Organic growth of points of presence over the existing stock of towers was up 2% with respect to the same period in 2015, while the occupancy rate per site was 1.56, rising from 1.50 in June 2015, the first period in which the Galata assets in Italy were consolidated, and from 1.54 in the first quarter of 2016. This is a reflection of business activity, with the signing of new service provision agreements with mobile telephony operators, telecoms operators and audiovisual communications groups in both Italy and Spain.

In this last case, income from the period includes the start of broadcasts from six new TV channels in late April. In the accumulated six-month figure, this line of activity remains affected by the lack of comparability with the first quarter of 2015 in which there was still a ‘simulcast’ (a parallel broadcast on two different frequencies) coinciding with the migration and freeing up of the 800 MHz band.

Investments for the period totalled € 46 million. € 19 million relate to the acquisition of CommsCon, while € 27 million were applied to maintaining installed capacity, as well as investments linked to generating new revenue and greater efficiency and improving operating costs by renegotiating contracts relating to the sites in which the mobile infrastructures managed by the Company are located.

 

Debt structure: available credit lines extended by € 125 million

At the close of the first half of 2016, Cellnex maintained a stable, long-term debt structure, with an average life of 5.6 years, an average annual cost of 2.1%, and of 57% referenced to a fixed rate.

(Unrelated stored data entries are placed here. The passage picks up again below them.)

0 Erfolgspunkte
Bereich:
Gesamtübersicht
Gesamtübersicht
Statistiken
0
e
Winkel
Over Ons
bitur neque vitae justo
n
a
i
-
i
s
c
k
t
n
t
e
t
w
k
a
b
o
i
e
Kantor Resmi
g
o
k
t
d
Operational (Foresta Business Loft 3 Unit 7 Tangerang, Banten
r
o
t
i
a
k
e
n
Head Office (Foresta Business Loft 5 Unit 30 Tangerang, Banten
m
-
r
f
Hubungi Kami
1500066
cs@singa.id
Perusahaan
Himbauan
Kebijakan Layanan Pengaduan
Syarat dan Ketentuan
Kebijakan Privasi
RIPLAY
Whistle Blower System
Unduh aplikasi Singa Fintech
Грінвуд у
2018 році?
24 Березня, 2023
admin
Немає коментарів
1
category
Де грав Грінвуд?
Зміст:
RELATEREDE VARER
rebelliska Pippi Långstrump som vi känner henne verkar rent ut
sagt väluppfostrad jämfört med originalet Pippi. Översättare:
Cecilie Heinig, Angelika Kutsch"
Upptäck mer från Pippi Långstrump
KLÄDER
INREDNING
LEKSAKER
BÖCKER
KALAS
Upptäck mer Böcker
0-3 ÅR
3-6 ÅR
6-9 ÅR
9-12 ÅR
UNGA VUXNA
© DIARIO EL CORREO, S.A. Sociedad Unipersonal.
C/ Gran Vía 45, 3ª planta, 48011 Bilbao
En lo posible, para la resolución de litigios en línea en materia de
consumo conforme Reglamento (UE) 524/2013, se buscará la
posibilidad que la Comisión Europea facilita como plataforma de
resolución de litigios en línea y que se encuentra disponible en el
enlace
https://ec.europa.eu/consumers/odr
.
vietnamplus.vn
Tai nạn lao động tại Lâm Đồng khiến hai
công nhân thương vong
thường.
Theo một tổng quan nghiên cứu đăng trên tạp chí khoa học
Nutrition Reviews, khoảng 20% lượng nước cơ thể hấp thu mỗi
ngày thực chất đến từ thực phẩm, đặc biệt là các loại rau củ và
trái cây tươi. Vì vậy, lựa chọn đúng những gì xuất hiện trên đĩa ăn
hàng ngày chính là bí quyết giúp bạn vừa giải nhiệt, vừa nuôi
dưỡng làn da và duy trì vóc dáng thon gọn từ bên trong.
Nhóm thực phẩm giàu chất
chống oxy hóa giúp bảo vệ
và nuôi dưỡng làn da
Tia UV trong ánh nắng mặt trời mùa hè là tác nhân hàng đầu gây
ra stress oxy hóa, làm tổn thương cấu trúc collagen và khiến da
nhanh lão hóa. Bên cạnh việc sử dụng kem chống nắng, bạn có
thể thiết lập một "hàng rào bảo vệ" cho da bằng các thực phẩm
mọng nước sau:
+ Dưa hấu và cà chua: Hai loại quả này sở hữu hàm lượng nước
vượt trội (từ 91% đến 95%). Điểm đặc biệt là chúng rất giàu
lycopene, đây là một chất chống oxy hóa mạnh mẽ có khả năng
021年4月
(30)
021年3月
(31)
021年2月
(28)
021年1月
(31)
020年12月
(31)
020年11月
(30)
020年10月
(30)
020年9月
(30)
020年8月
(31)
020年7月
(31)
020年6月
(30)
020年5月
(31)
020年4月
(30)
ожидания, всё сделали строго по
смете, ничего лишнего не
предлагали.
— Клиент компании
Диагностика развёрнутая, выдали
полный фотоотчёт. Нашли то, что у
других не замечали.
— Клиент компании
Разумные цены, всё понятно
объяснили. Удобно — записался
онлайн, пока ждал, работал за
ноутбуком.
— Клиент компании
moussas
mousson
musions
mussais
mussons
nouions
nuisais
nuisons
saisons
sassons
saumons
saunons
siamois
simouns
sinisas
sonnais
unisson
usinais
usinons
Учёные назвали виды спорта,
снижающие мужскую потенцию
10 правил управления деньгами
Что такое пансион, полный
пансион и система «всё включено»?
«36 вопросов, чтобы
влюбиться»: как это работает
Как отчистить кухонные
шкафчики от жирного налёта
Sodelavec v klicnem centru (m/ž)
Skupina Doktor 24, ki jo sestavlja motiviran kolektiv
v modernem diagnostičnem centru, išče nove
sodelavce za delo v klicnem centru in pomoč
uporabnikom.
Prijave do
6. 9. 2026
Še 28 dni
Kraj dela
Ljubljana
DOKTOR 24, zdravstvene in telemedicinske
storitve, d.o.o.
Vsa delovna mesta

Cellnex Telecom’s debt is not subject to any type of covenants.

Cellnex extended its available credit lines by € 125 million with maturities between 2019 and 2021 at a cost of 1%. Cellnex has therefore extended its total debt limit to € 1.225 billion.

The Company’s net debt at 30 June stood at € 872 million, compared to € 927 million at the end of 2015, marking a reduction of 6%. The annualised net debt/EBITDA ratio was 3.3x compared to 3.7x in December 2015.

On March 30 Cellnex Telecom joined the list of corporate bonds eligible as collateral by the European Central Bank in monetary policy operations. This action falls within the framework of the Corporate Sector Purchase Programme (CSPP), which on 10 March completed the Asset Purchase Programme (APP) previously deployed by the ECB.

Cellnex Telecom’s bond issues maintained their ‘investment grade’ rating from Fitch (BBB- with stable outlook). Moreover, last June S&P confirmed our BB+ rating, improving the outlook from stable to positive.

 

 

About Cellnex Telecom

Cellnex Telecom is Europe’s leading independent operator of wireless communications infrastructure, with a total portfolio of 15,135 towers at the close of H1 2016. Cellnex operates in Spain, Italy, the Netherlands and France.

Cellnex classifies its activities into three areas: Mobile telephony infrastructures; audiovisual broadcasting networks; security and emergency service networks and solutions for smart urban infrastructure and services management (smart cities and the ‘Internet of Things’ (IoT)).